I have made optional online assignments on myAP Classroom and Delta Math that related to these topics if you like to practice online.

- Preview of the Sem 1 Exam First Page
- DeltaMath Practice
- Khan Academy's AP Calculus AB Web site Has a lot of great interactive assignments that provide hints, solutions, and links to videos that explain every topic on the AP Exam.

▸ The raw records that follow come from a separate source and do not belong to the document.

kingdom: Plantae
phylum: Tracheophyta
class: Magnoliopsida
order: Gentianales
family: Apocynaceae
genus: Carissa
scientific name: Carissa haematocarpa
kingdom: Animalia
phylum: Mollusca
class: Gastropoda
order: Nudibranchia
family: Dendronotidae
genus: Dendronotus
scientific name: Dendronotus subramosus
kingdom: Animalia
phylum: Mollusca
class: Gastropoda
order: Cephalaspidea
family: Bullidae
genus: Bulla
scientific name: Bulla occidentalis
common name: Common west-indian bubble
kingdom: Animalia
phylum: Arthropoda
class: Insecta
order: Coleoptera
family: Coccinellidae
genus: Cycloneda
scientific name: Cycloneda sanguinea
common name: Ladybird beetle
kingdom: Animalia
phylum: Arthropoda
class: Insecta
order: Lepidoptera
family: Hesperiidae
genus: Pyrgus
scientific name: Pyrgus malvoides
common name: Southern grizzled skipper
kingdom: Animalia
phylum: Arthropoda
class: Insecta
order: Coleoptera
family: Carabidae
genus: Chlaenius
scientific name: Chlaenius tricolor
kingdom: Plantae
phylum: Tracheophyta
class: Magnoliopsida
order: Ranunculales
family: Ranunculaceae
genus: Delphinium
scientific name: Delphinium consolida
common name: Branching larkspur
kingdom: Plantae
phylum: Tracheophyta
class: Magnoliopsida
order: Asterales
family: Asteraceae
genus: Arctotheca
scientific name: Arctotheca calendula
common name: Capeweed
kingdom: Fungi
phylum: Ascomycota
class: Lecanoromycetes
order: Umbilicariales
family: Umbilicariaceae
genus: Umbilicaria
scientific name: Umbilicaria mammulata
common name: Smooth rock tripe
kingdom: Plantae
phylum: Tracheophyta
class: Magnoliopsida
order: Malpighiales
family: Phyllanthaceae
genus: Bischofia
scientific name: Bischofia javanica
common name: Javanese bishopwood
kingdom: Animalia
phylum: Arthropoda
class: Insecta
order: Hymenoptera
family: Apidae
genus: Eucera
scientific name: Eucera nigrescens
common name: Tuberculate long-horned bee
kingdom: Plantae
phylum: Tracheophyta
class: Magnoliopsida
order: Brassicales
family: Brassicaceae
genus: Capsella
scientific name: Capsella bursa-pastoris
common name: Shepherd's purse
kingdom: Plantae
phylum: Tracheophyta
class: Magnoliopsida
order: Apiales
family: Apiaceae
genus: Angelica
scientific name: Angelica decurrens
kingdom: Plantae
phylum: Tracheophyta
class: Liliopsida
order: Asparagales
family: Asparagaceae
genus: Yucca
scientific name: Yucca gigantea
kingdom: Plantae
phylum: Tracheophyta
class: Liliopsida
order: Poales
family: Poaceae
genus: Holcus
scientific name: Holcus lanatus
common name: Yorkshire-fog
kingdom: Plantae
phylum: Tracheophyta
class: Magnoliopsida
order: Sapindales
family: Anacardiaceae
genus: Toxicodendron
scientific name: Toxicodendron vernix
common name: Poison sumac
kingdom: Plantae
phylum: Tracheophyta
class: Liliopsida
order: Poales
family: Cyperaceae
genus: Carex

You would want to go over the assignments for the topics listed above and consult our class at KhanAcademy
- Khan Academy's AP Calculus AB
- myAP.collegeboard.org AP Classroom now has short Daily Videos for Units 1-6
- Past Exam Questions from the College Board.

- Past Exam Answers from Mr Calculus.

- Past Exam Answers from Skylit.com.

- Exam Information from the College Board

- AP Exam Info

- Example Multiple choice and Free response questions are in the AP Course Description (Exam questions begin around page 228)

- AP Calculus Free Response Questions Arranged by Topic
- MC questions from 1969-1998
- MC Questions from 2003
- 2008 Multiple choice Questions and answers
- Video Links from the homework page

- Videos from the Mathorama Podcast

- Worksheets from the class Google classroom page.
- Syllabus has a grade calculator.

It would be good to go over old worksheets, quizzes, and tests; review what you did well, and learn from any mistakes.

Bring a calculator, a number 2 pencil and good eraser as all scantron responses are graded according to what the machine interprets (this is to prepare you to the cruel reality of how it is with AP Exams and other standardized tests)

The exam is worth 20%, and will be curved.

Remember to a good night's rest, and eat a healthy breakfast!

Good luck on the exam and have a great Christmas vacation!